The Four Stress Languages
There are four primary stress languages: fight, flight, freeze, and fawn. Each of these responses is triggered when we experience stress, usually due to a perceived lack of control or safety.
Fight
“For a person that has more of a fight response, they want to feel in control. They want quick solutions. They might be quick to anger. They might be feeling more agitated. They’re responsive,” Nichole explained.
Flight
“Flight is more of a withdraw approach. This looks like stonewalling, shutting down, withdrawing, and becoming quiet,” Nichole said. Those with a flight stress response tend to withdraw from stressful situations, seeking safety in solitude.
Freeze
“I like to call it analysis paralysis. You’re feeling so overwhelmed by your stress and anxiety. It’s paralyzing,” Nichole emphasized.
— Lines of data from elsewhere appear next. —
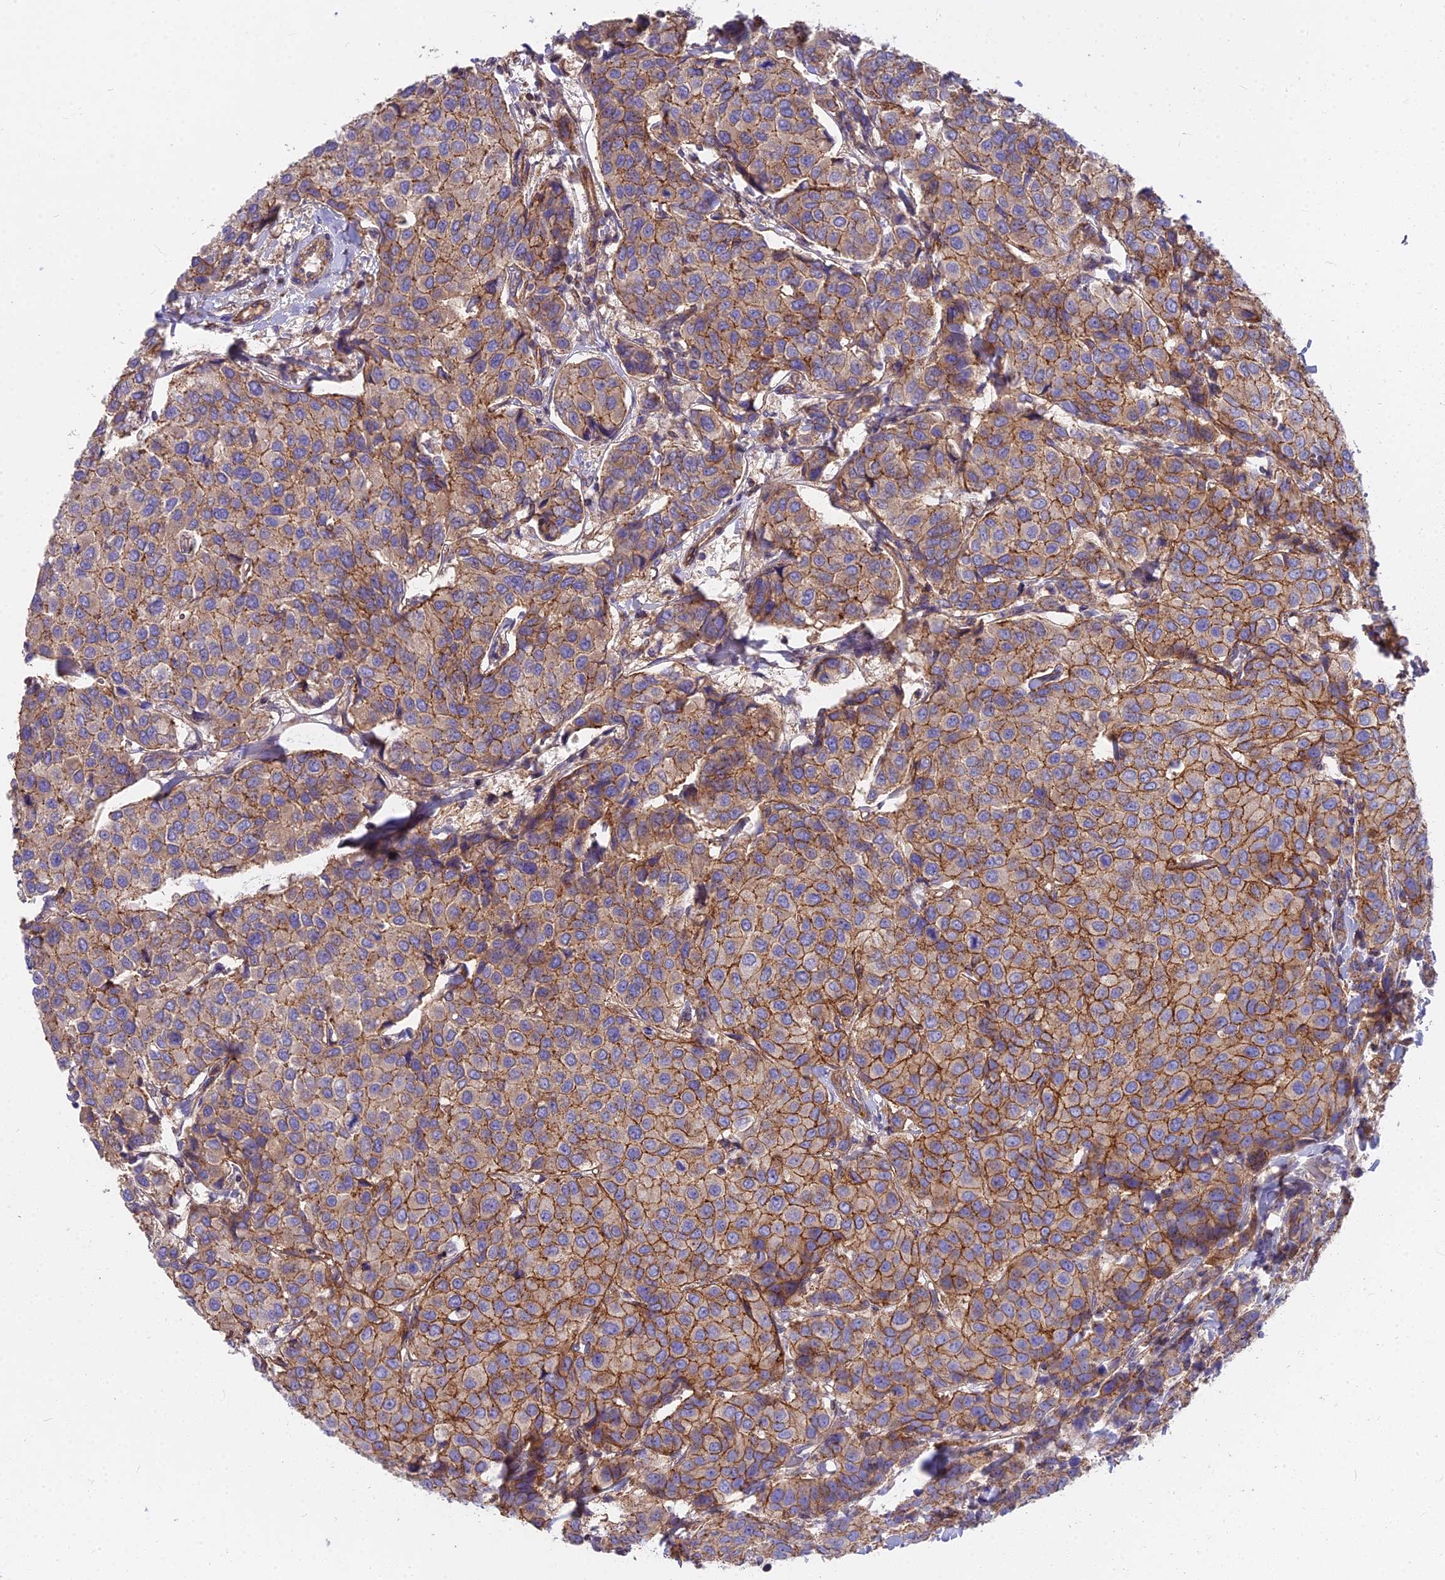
{"staining": {"intensity": "moderate", "quantity": "25%-75%", "location": "cytoplasmic/membranous"}, "tissue": "breast cancer", "cell_type": "Tumor cells", "image_type": "cancer", "snomed": [{"axis": "morphology", "description": "Duct carcinoma"}, {"axis": "topography", "description": "Breast"}], "caption": "IHC image of breast infiltrating ductal carcinoma stained for a protein (brown), which shows medium levels of moderate cytoplasmic/membranous staining in approximately 25%-75% of tumor cells.", "gene": "FRMPD1", "patient": {"sex": "female", "age": 55}}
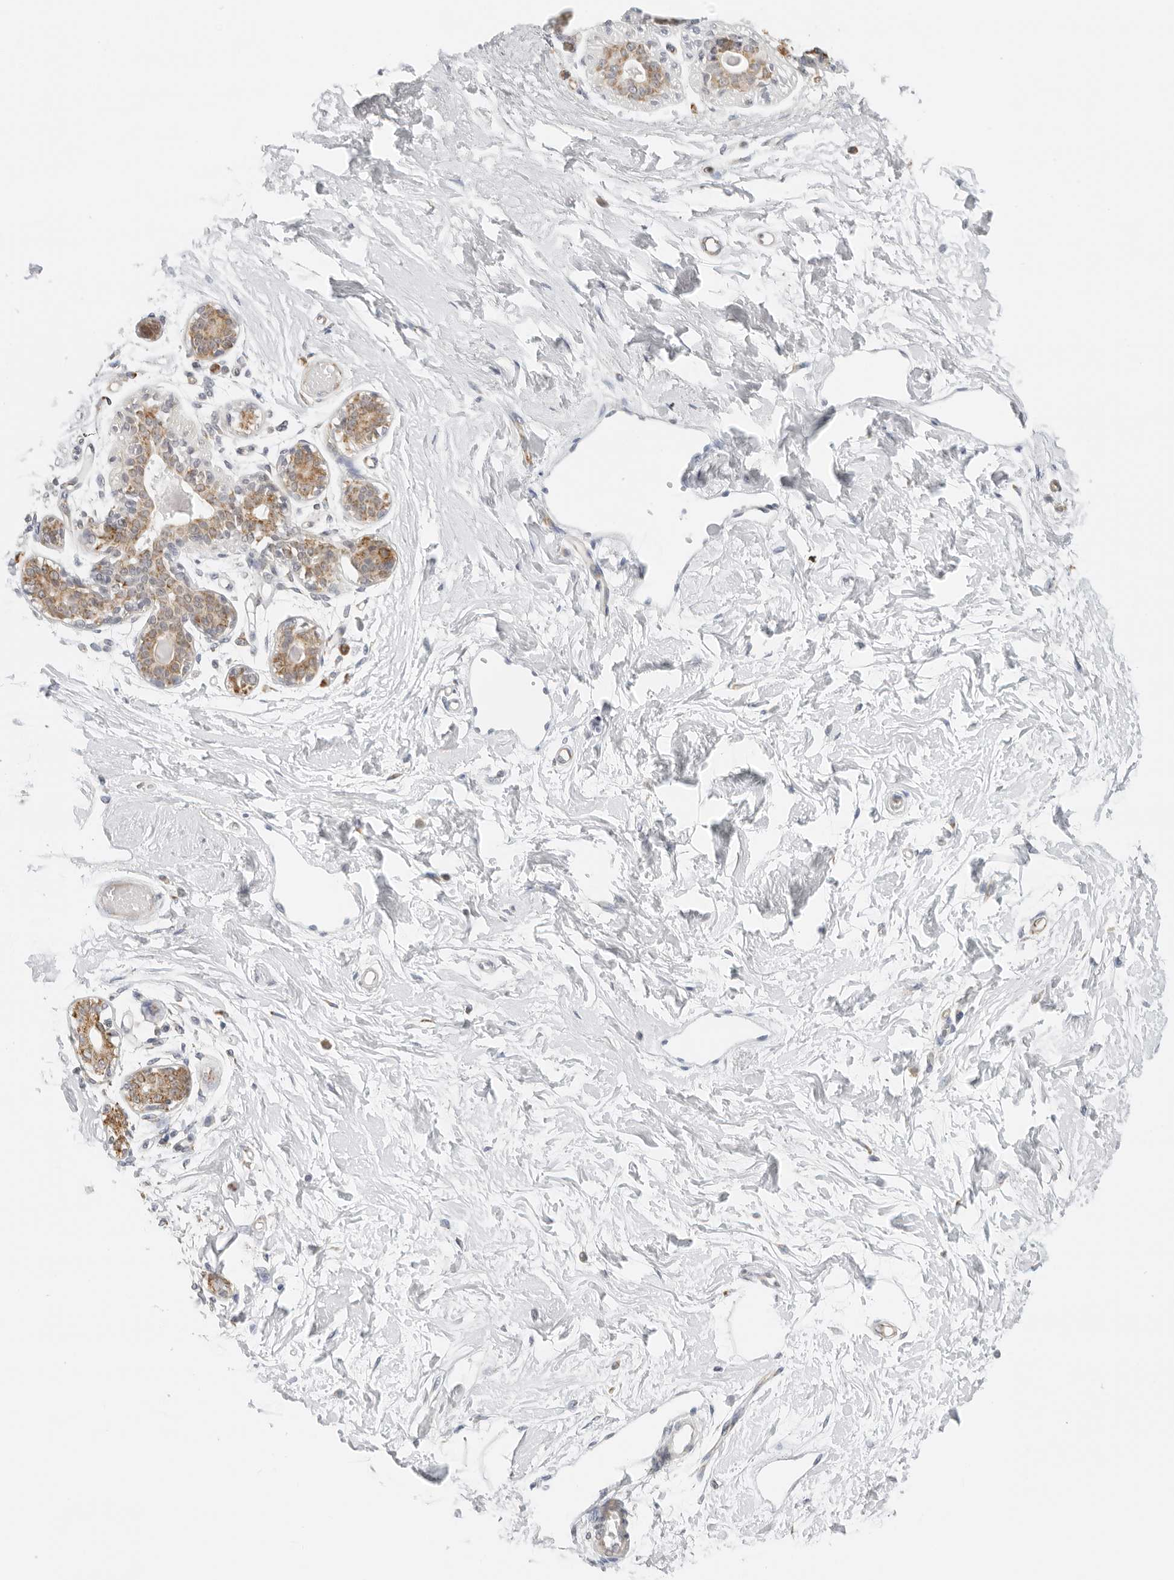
{"staining": {"intensity": "negative", "quantity": "none", "location": "none"}, "tissue": "breast", "cell_type": "Adipocytes", "image_type": "normal", "snomed": [{"axis": "morphology", "description": "Normal tissue, NOS"}, {"axis": "topography", "description": "Breast"}], "caption": "The histopathology image shows no significant expression in adipocytes of breast. Brightfield microscopy of immunohistochemistry (IHC) stained with DAB (brown) and hematoxylin (blue), captured at high magnification.", "gene": "RC3H1", "patient": {"sex": "female", "age": 45}}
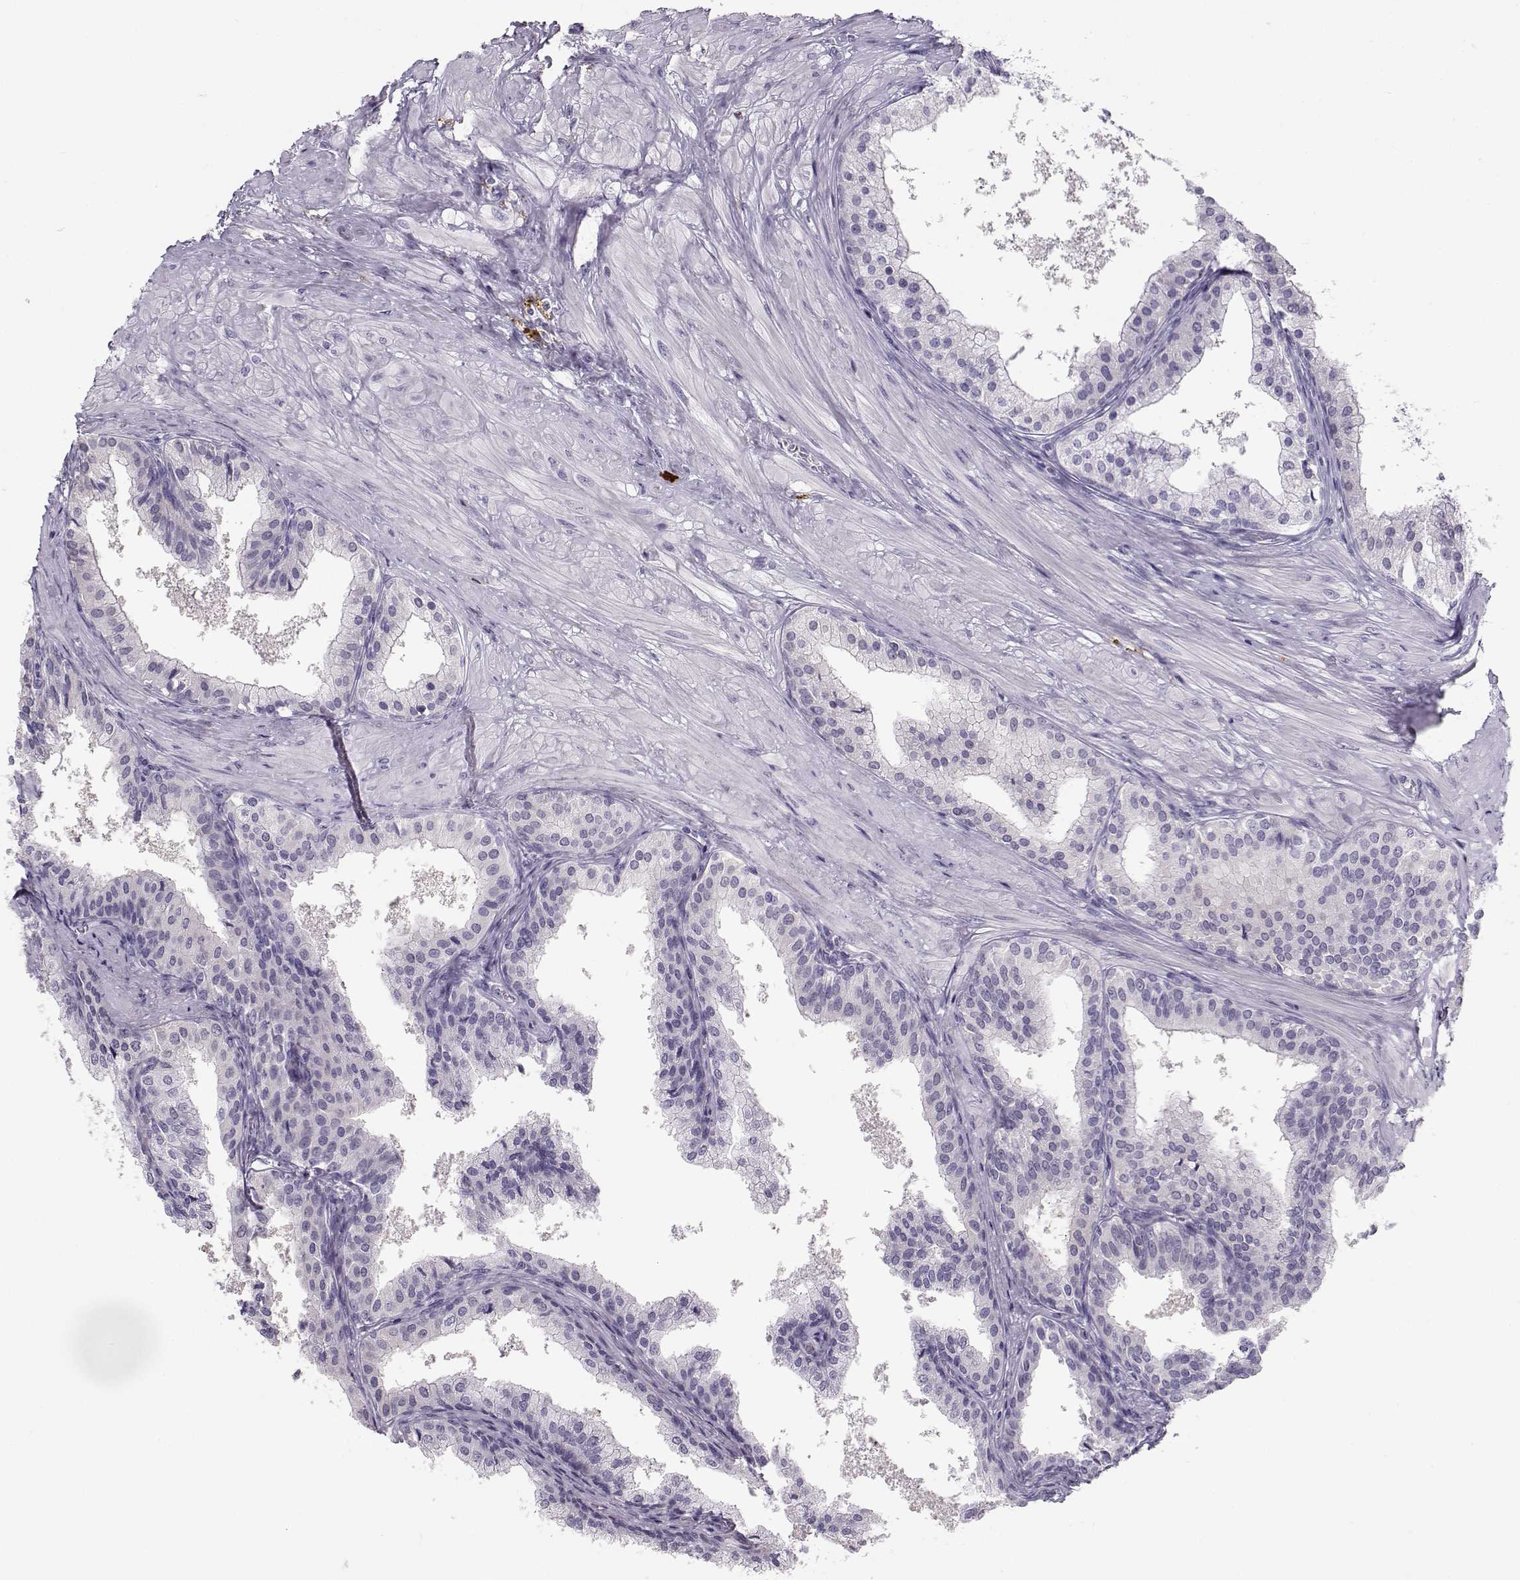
{"staining": {"intensity": "negative", "quantity": "none", "location": "none"}, "tissue": "prostate cancer", "cell_type": "Tumor cells", "image_type": "cancer", "snomed": [{"axis": "morphology", "description": "Adenocarcinoma, Low grade"}, {"axis": "topography", "description": "Prostate"}], "caption": "This is a photomicrograph of IHC staining of prostate cancer (low-grade adenocarcinoma), which shows no staining in tumor cells.", "gene": "NUTM1", "patient": {"sex": "male", "age": 56}}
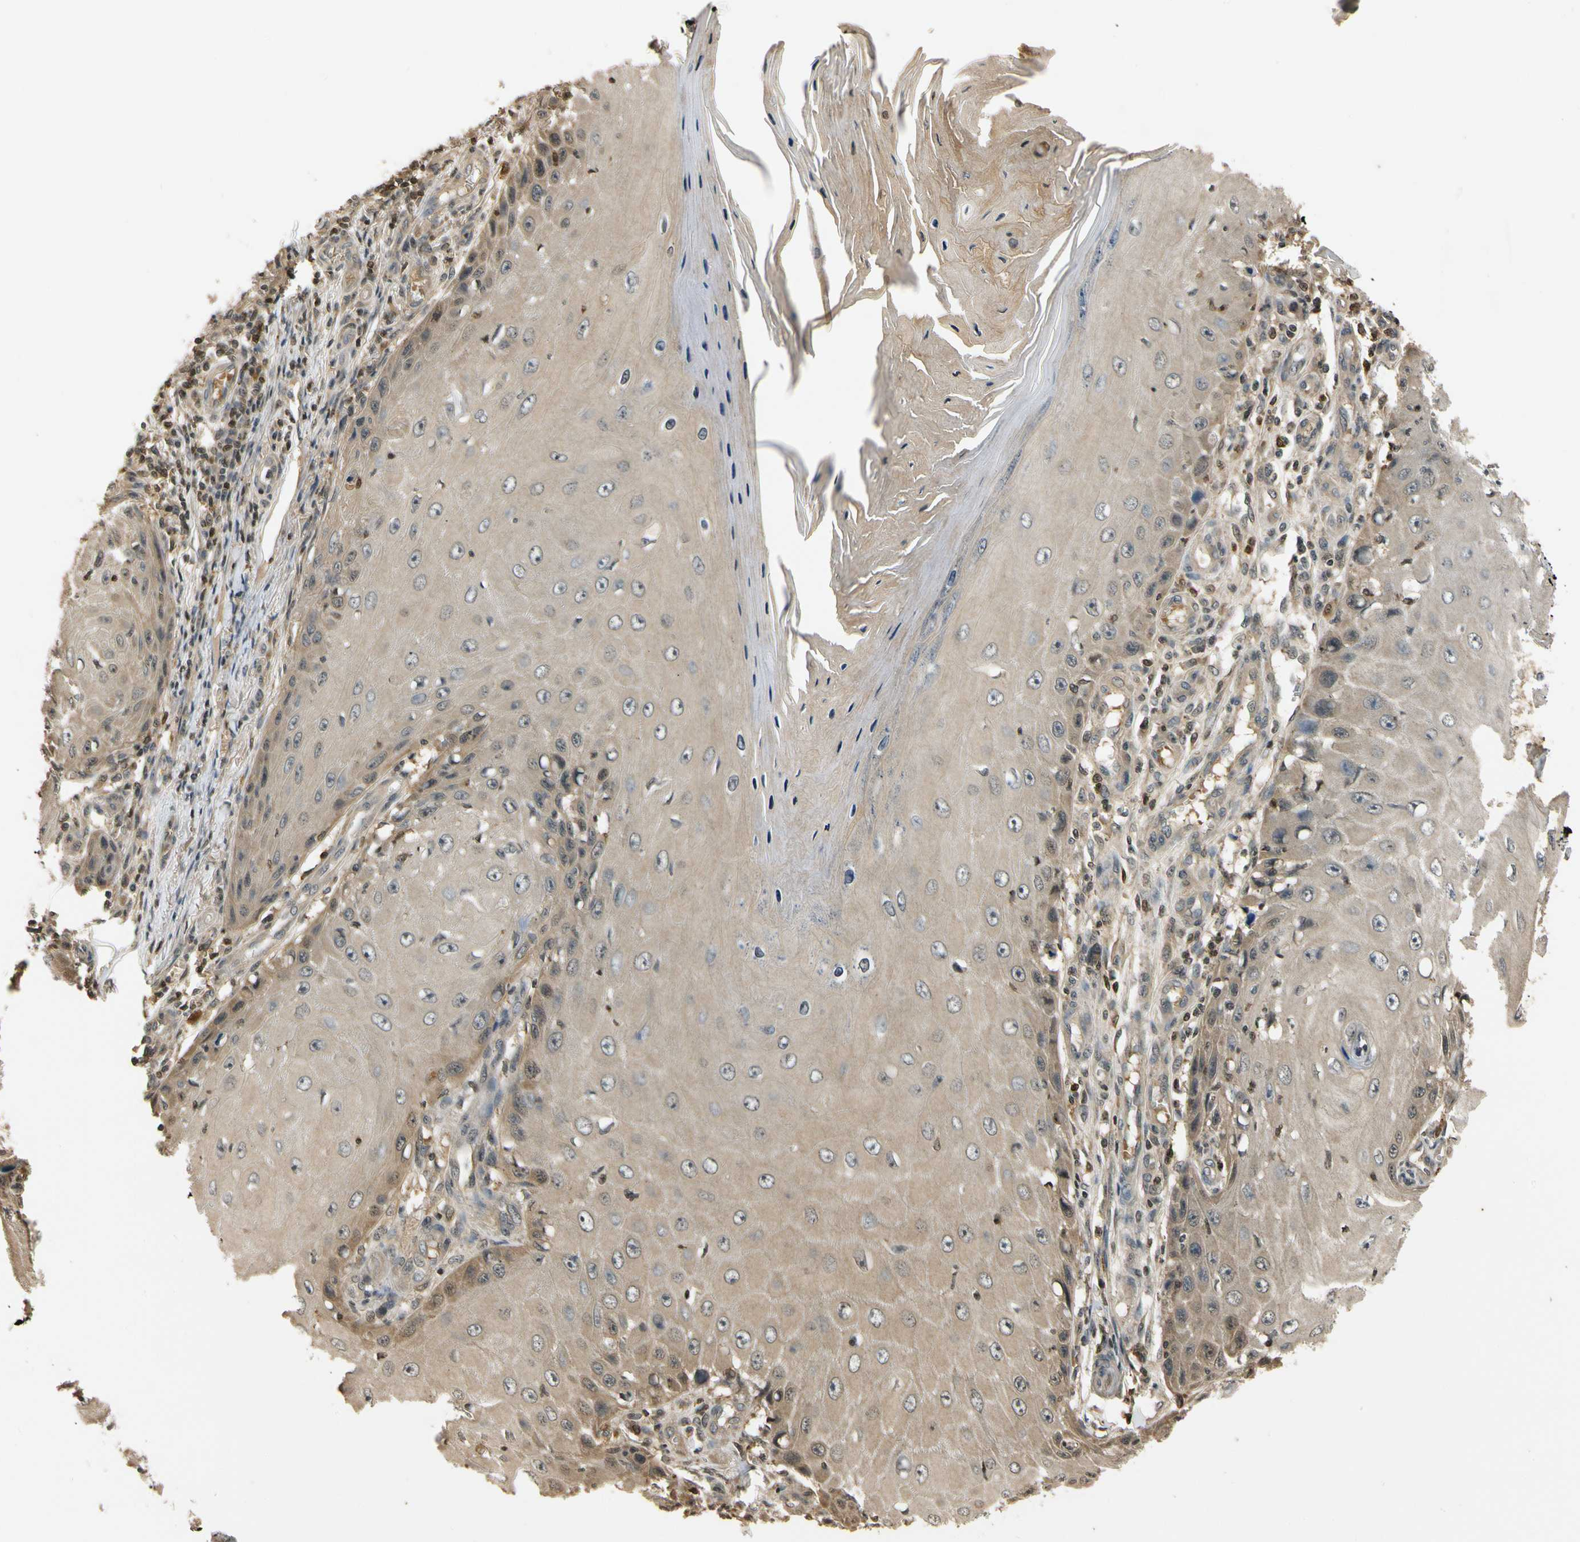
{"staining": {"intensity": "weak", "quantity": ">75%", "location": "cytoplasmic/membranous"}, "tissue": "skin cancer", "cell_type": "Tumor cells", "image_type": "cancer", "snomed": [{"axis": "morphology", "description": "Squamous cell carcinoma, NOS"}, {"axis": "topography", "description": "Skin"}], "caption": "Immunohistochemistry (IHC) photomicrograph of neoplastic tissue: skin squamous cell carcinoma stained using IHC shows low levels of weak protein expression localized specifically in the cytoplasmic/membranous of tumor cells, appearing as a cytoplasmic/membranous brown color.", "gene": "SOD1", "patient": {"sex": "female", "age": 73}}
The freeze response is characterized by feeling overwhelmed to the point of inaction or indecision.
Fawn
“Fawn is typically responded with individuals who’ve had more extensive trauma. It’s actually a bit of a dissociation from self,” Nichole explained. They may go along with things to avoid conflict or stress.
Nichole pointed out that just as we may identify with more than one love language, we may also find that our stress response is a blend of the four stress languages. The goal is not to box ourselves into a single category but to gain a deeper understanding of our experiences and responses.
Understanding our stress language can empower us to navigate stressful situations more effectively and communicate our needs more clearly. As we continue to have conversations around emotional health and mental health, tools like stress languages will play a crucial role in promoting understanding and empathy.